December 26, 2013
House Budget Committee Chairman Paul Ryan, R-Wis., and Senate Budget Committee Chairwoman Patty Murray, D-Wash.(J. Scott Applewhite/Associated Press)
House Budget Committee Chairman Paul Ryan, R-Wis., and Senate Budget Committee Chairwoman Patty Murray, D-Wash. (J. Scott Applewhite/Associated Press)

It appears that one of the first orders of business for Congress when it returns next month will be undoing some of the much-celebrated deficit reduction that was achieved before members left town. In what National Journal predicts could be a “rare bipartisan moment,” senators from both parties are cooking up ways to restore the $6 billion in cuts to military pensions over 10 years.

This presents yet another case of the age-old question: What do supposed deficit hawks actually want to cut?

The military pension reductions have been a flash point of notable anger on the right: conservative media lit up with tales of the allegedly unpatriotic budget-cutting, particularly when Sen. Jeff Sessions (R-Ala.) proposed a bill that would close a tax loophole that can be used by undocumented immigrants to pay for a restoration of the military pension losses. The Senate voted it down, and conservatives got their storyline: Democrats want to take away soldier’s pensions so they can keep giving handouts to “illegals.” Fox News, as you might expect, was all over it.

But many of the conservatives fulminating the outrage are card-carrying deficit hawks. Sessions has a running count of the U.S. national debt on his Senate Web site. Fox News has endless content scaremongering over a debt crisis. Sure, Sessions wants to keep the total amount of deficit reduction in place, but through different means. But why not do both? Military pension costs are exploding, and even Defense Secretary Chuck Hagel wants reform.

Many proud deficit-hawking pundits are engaged in a similar contradiction. Joe Scarborough had an infamous battle with Paul Krugman over debts and deficits this year, but he now is out there calling the military pension reform “sick” and “obscene.”

To be clear, I think they are correct on the narrow point of the military pension cuts. Forget all the corporate welfare and generous loopholes in the federal tax code that have remained untouched — even in the context of just the defense budget, the pensions cuts are pretty much indefensible. Given all of the obscene spending at the Pentagon on unwanted weapons systems, and given that the Department of Defense is engaged in enough waste that the Government Accountability Office says it is literally unauditable, it’s hard to justify taking money out of the retirement accounts of people who volunteered to fight for the country, often for middle-class incomes at best.

This is particularly true in terms of how we got to our present fiscal situation. While the wars in Iraq and Afghanistan were a major driver of our national debt, asking the people who fought and sacrificed in those wars to help pay the tab with their pensions is perverse.

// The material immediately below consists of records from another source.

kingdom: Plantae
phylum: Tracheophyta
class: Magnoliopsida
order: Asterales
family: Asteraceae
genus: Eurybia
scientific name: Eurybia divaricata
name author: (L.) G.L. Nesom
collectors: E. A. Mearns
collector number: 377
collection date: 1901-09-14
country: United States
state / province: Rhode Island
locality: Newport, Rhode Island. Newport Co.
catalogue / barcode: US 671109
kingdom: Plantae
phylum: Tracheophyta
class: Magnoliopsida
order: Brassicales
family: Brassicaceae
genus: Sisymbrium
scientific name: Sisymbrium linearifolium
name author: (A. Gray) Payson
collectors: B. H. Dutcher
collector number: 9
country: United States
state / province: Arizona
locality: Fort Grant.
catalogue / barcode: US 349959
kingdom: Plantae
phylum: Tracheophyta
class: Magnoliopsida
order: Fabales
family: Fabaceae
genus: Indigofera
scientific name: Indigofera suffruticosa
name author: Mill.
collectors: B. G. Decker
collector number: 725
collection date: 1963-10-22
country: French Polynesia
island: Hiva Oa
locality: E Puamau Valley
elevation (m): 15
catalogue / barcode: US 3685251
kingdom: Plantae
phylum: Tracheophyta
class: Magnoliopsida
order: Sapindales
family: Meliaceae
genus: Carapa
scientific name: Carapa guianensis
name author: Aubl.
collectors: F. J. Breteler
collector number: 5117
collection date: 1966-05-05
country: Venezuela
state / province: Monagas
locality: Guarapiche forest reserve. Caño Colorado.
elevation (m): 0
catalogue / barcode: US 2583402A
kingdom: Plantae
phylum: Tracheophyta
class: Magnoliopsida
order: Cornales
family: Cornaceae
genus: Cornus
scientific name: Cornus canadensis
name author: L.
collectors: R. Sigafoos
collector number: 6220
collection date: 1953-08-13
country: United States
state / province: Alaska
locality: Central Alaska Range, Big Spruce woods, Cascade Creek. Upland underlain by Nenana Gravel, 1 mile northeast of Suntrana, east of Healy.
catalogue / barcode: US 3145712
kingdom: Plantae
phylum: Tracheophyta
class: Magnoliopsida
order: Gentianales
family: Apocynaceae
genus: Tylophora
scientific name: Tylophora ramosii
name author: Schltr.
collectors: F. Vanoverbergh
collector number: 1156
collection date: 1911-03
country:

But that’s not the position of Sessions et al., nor most of the 45 members of the House who want to undo the cuts. They don’t want to tackle defense spending at all, actually.

In the sad tradition of deficit reduction in Washington, cuts are okay as long as it’s not “my people.” The budget deal actually cuts pensions government-wide, so any member of Congress from either party who favors restoring the military pension benefits should be asked a simple question: why is cutting military pensions unacceptable, but the pension of a career Environmental Protection Agency scientist is fair game?

This should moment of clarity for the many Very Serious Pundits who applaud the conservative budget-busters. It’s (well past) time to realize that when Republican deficit hawks exempt any revenue hikes and exempt the military budget from reduction, it’s less about solving the deficit and more about ending spending they don’t like. It’s a well-worn point by now, but apparently one that needs repeating.